* **Exercise instructions**
What lines in the material hold the string "Heat"? Copy out each of them.

* **Records**
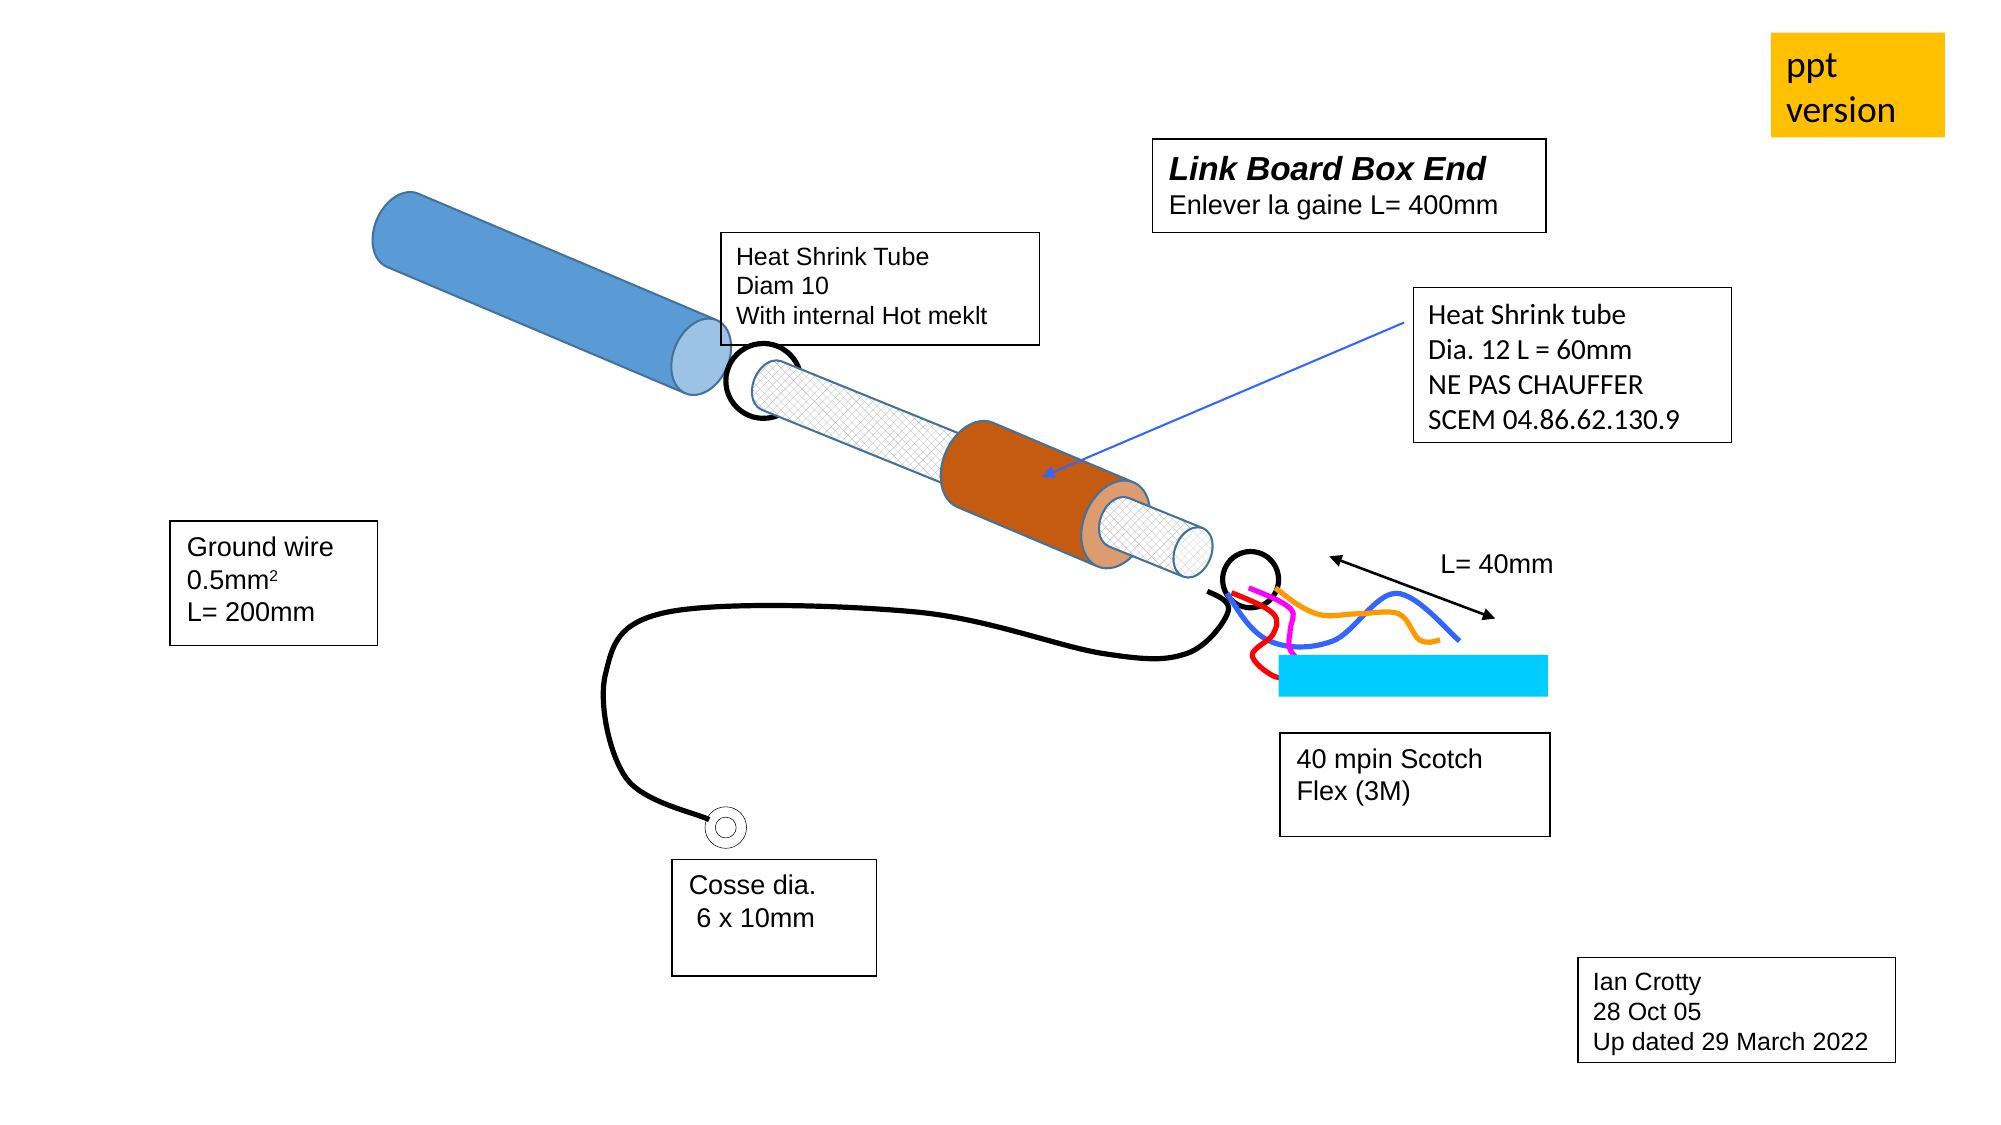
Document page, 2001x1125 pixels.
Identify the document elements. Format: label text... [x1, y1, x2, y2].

text_box [1097, 495, 1214, 579]
text_box Ground wire 0.5mm2 L= 200mm [170, 521, 378, 646]
text_box [1275, 587, 1441, 643]
text_box [1248, 587, 1299, 654]
text_box [705, 806, 747, 849]
text_box [1329, 554, 1496, 621]
text_box Heat Shrink Tube Diam 10 With internal Hot meklt [721, 232, 1040, 346]
text_box [1231, 592, 1278, 678]
text_box Ian Crotty 28 Oct 05 Up dated 29 March 2022 [1577, 957, 1896, 1063]
text_box Heat Shrink tube Dia. 12 L = 60mm NE PAS CHAUFFER SCEM 04.86.62.130.9 [1413, 287, 1732, 443]
text_box ppt version [1771, 32, 1945, 138]
text_box 40 mpin Scotch Flex (3M) [1280, 732, 1550, 837]
text_box [1365, 593, 1460, 641]
text_box [750, 359, 958, 484]
text_box [1288, 605, 1405, 647]
text_box [1268, 627, 1289, 647]
text_box L= 40mm [1423, 538, 1603, 597]
text_box [725, 346, 798, 419]
text_box [1222, 551, 1279, 599]
text_box Cosse dia. 6 x 10mm [672, 859, 877, 976]
text_box [1041, 322, 1405, 478]
text_box [603, 591, 1229, 819]
text_box [1278, 654, 1548, 697]
text_box [1227, 593, 1266, 640]
text_box Link Board Box End Enlever la gaine L= 400mm [1152, 138, 1547, 233]
text_box [939, 419, 1151, 570]
text_box [371, 191, 733, 397]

* **Response to this exercise**
text_box Heat Shrink Tube Diam 10 With internal Hot meklt [721, 232, 1040, 346]
text_box Heat Shrink tube Dia. 12 L = 60mm NE PAS CHAUFFER SCEM 04.86.62.130.9 [1413, 287, 1732, 443]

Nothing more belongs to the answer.